When cattle are fed diets rich in fiber, the CLA content of milk often increases, but the ratio of CLA to total milk fat is usually less than 20 mg/g (28). CLA production in cattle fed hay and grain can be enhanced by LA supplements (oils), and in these cases the ratio of CLA to total milk fat can be greater than 20 mg/g (19). Both of these effects are consistent with the properties of B. fibrisolvens. B. fibrisolvens is a hemicellulose-digesting bacterium that is found in high numbers when cattle are fed hay or grass (4), and high concentrations of LA stimulated CLA production by B. fibrisolvens A38.

The study of CLA production in ruminants is complicated by the fact that ruminal fermentation is not the only source of CLA. If biohydrogenation is incomplete, some trans-C_18:1 can pass from the rumen (18), and trans-C_18:1 can be converted to CLA by the -9 desaturase of the mammary and adipose tissues (30). When the mammalian -9 desaturase was inhibited by a postruminal infusion of sterculate, endogenous CLA synthesis decreased 40%, but postruminal trans-C_18:1 addition caused only a small increase in the level of CLA in milk (5 to 7 mg/g) (9).

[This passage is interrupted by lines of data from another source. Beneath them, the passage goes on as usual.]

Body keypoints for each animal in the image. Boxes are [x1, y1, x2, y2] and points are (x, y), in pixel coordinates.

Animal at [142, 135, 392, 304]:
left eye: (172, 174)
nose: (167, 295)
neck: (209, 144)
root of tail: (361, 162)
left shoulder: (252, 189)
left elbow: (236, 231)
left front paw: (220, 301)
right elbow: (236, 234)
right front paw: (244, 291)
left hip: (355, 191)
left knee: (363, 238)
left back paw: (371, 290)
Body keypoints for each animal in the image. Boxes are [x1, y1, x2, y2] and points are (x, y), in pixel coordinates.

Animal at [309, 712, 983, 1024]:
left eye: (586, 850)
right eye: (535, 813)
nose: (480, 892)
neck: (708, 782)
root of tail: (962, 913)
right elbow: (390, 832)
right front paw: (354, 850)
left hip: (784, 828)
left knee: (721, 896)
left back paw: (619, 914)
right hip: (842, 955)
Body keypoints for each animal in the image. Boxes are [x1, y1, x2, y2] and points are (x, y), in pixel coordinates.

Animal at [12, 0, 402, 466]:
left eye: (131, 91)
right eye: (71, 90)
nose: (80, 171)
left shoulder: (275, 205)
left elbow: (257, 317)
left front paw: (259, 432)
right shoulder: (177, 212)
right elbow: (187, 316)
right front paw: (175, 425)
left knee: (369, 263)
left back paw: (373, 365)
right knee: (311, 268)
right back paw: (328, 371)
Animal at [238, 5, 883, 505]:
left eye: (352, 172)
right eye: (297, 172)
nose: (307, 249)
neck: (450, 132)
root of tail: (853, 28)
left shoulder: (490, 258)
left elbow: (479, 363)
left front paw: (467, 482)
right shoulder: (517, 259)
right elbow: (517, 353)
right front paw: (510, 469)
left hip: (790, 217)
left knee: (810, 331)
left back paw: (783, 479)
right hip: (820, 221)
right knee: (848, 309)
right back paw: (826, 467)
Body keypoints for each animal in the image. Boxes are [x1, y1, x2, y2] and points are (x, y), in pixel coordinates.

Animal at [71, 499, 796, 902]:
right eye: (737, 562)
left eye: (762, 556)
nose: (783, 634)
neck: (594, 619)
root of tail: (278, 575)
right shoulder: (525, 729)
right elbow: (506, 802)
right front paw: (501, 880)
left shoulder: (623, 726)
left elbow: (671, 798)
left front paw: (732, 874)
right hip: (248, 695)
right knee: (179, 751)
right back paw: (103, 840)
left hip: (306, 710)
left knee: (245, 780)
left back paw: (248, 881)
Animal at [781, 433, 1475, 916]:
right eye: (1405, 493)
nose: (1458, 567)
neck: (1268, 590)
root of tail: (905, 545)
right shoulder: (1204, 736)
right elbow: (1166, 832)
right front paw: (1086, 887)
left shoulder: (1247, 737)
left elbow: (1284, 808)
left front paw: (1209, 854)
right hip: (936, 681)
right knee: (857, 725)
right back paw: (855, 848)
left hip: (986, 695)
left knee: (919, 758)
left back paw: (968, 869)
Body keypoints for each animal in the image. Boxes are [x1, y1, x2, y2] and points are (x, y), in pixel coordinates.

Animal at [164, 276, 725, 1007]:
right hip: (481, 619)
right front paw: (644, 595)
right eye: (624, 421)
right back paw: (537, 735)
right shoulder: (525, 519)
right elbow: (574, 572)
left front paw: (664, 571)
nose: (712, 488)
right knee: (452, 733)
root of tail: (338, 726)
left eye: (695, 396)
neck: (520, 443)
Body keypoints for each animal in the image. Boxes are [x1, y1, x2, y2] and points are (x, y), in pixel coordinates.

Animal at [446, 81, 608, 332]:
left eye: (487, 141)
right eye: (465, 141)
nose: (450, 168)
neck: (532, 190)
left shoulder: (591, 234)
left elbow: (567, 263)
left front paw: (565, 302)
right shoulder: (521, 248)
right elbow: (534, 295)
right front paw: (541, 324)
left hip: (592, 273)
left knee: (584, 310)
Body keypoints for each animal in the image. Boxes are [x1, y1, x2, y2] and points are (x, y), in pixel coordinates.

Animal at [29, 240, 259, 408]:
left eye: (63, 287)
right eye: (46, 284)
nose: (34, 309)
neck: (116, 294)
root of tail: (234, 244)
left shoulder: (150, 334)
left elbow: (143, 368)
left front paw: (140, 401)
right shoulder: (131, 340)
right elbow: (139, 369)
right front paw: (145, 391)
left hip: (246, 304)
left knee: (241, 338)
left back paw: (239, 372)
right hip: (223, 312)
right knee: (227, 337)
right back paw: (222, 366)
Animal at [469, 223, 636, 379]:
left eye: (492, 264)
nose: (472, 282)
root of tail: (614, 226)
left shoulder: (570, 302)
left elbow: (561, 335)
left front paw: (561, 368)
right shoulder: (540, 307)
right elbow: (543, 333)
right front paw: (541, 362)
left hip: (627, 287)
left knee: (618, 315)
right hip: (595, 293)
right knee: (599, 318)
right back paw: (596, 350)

Our results indicate that B. fibrisolvens A38 can produce significant amounts of CLA if the LA concentration is high enough to inhibit biohydrogenation, but further work will be needed to define the role of B. fibrisolvens and other ruminal bacteria in ruminant CLA production. Because the LA isomerase does not seem to release free CLA and appears to be feedback inhibited, traditional schemes of cloning and overexpression to increase CLA production could be ineffective.